__Given records__
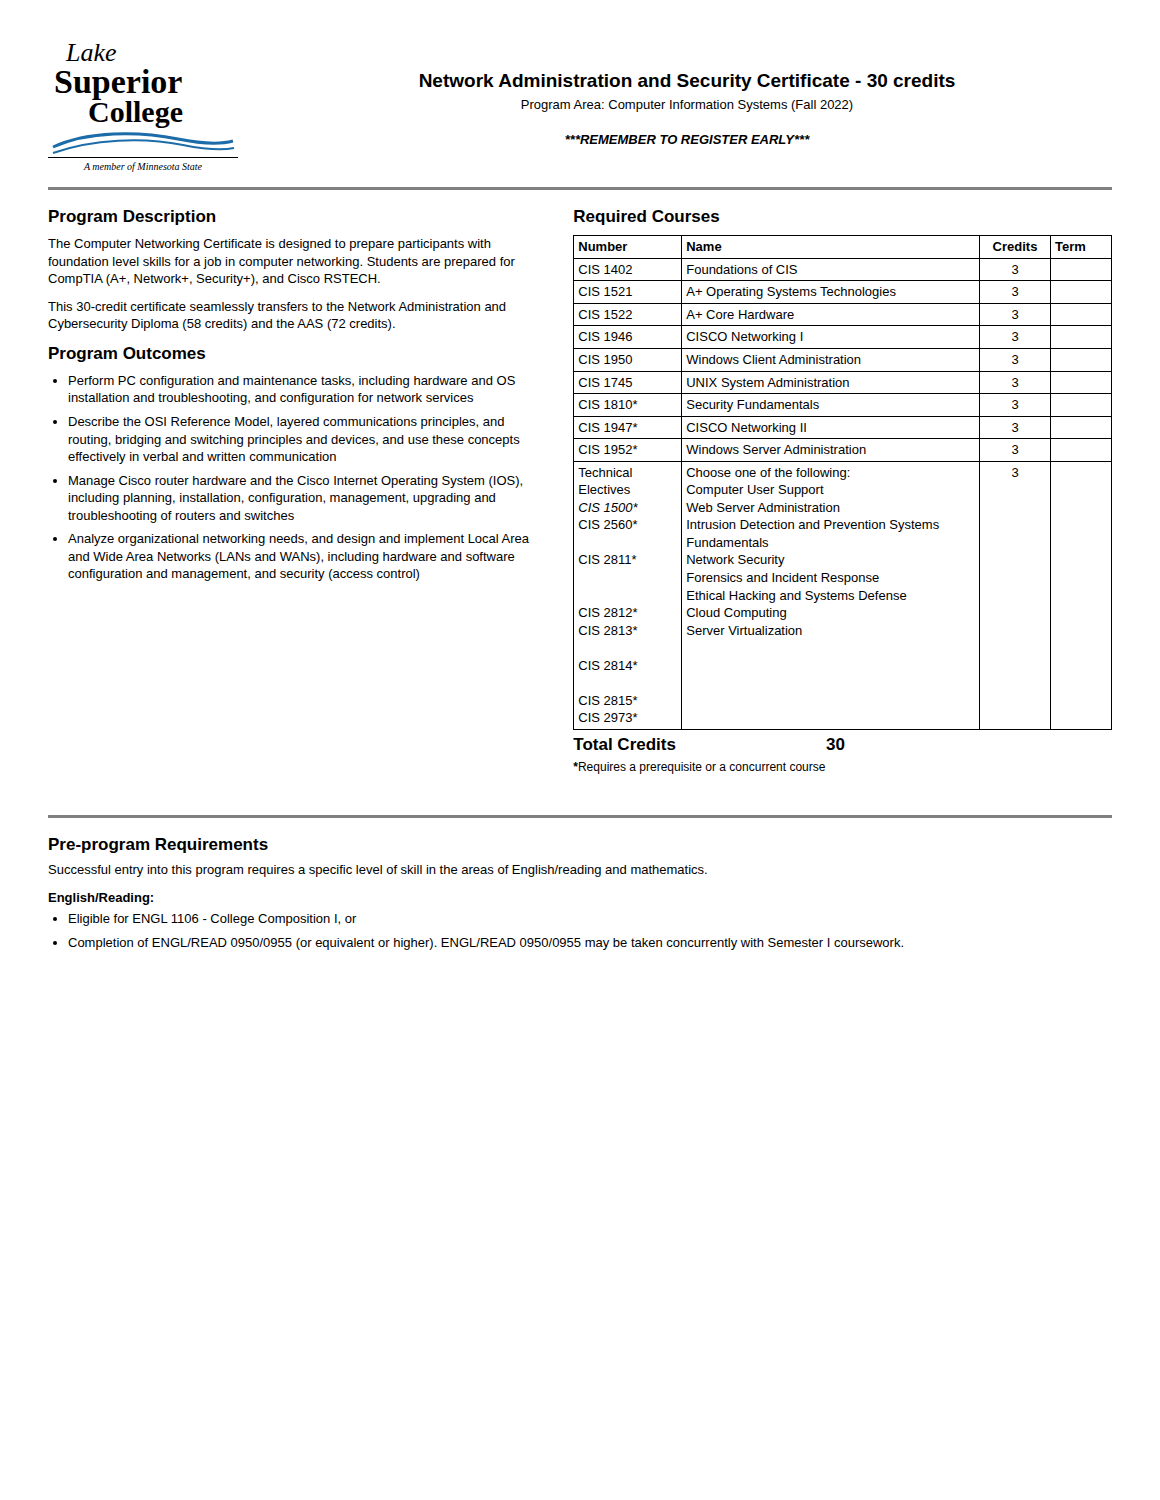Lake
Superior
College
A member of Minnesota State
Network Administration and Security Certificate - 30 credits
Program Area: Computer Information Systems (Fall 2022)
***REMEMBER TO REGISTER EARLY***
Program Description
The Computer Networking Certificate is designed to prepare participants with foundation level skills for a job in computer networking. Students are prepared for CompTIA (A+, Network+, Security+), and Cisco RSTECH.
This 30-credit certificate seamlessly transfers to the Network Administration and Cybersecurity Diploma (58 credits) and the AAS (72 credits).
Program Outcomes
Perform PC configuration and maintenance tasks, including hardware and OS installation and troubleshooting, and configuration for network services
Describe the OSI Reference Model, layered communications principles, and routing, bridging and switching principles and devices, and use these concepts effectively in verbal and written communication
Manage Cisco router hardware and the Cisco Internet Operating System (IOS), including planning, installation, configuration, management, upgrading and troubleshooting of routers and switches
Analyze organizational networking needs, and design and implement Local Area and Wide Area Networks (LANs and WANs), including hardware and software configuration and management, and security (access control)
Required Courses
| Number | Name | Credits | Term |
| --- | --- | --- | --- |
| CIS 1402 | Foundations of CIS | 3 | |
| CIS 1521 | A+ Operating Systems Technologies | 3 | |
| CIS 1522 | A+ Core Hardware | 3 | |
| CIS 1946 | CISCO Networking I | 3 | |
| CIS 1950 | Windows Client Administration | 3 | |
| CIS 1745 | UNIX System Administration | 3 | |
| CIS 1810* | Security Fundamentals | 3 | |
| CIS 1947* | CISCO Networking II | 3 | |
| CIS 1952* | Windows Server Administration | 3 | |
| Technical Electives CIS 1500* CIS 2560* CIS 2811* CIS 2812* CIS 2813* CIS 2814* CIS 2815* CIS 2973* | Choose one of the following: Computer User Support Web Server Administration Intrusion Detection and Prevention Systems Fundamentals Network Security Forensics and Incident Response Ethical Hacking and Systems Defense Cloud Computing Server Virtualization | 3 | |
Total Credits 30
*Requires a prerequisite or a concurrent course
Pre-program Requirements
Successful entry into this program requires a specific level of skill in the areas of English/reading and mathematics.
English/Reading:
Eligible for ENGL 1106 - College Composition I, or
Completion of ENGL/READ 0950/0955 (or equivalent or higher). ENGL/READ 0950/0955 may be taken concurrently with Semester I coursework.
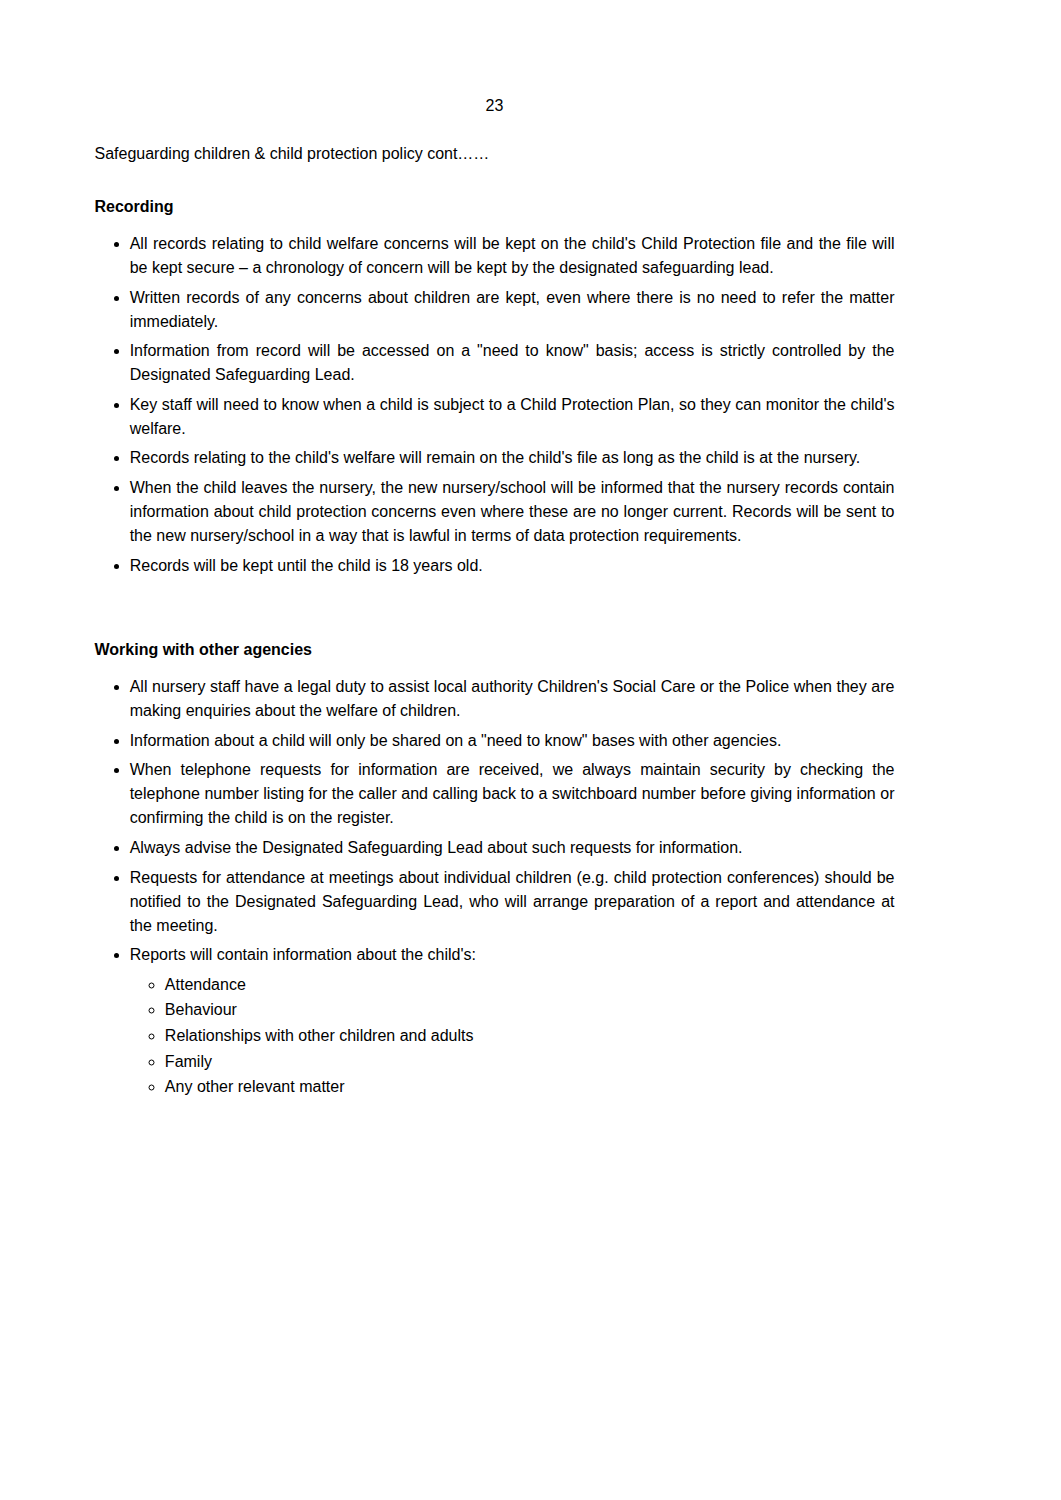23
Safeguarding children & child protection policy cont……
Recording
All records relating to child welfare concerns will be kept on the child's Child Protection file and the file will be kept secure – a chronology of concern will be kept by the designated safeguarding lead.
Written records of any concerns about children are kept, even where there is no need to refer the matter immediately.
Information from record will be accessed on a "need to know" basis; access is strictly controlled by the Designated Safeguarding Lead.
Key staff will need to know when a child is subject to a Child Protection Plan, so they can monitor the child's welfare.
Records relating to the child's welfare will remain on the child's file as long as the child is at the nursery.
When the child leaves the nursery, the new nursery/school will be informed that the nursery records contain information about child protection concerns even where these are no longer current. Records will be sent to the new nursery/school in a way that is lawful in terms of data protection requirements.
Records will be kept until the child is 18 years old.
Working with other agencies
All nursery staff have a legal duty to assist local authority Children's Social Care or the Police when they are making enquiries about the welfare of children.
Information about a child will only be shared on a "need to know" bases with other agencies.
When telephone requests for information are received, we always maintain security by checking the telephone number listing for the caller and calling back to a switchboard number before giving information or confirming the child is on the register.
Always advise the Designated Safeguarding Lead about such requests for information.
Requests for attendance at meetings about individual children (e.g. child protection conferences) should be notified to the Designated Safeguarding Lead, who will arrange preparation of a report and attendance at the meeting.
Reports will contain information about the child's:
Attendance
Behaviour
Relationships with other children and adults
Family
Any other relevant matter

__What you will do__
What you return must be an exact retyping of the lines above starting at the line with "All nursery staff" and ending at the line with "Information about a", and nothing besides.

__Exercise response__
All nursery staff have a legal duty to assist local authority Children's Social Care or the Police when they are making enquiries about the welfare of children.
Information about a child will only be shared on a "need to know" bases with other agencies.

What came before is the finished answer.